• **Listed entries**
▼▼▼

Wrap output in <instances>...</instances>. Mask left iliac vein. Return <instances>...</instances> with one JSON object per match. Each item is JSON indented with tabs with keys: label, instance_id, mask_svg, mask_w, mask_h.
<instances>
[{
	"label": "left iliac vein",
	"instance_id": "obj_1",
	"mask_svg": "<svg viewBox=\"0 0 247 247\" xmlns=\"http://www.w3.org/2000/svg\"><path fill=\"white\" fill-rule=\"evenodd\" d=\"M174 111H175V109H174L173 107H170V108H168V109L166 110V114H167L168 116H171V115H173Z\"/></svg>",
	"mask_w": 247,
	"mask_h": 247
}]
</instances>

▲▲▲
▼▼▼

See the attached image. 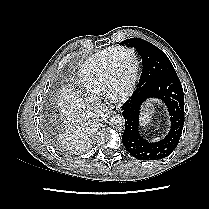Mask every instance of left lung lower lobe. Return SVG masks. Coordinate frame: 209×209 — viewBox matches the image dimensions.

▲▲▲
▼▼▼

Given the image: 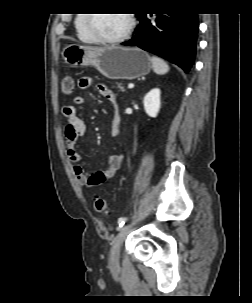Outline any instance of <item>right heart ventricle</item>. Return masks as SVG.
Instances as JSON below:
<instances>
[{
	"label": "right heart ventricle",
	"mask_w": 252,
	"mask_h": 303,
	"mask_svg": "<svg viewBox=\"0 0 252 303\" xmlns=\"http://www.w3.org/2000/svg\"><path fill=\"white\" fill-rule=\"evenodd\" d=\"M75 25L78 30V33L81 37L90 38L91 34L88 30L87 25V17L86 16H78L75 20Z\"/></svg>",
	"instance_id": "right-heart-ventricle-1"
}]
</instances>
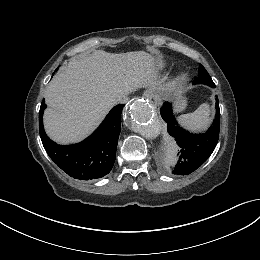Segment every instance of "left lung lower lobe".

▲▲▲

• **Exercise objective**
How many lines in the items above contain the string "iliac"? Case matters. Reply with the number only.

• **Correct output**
2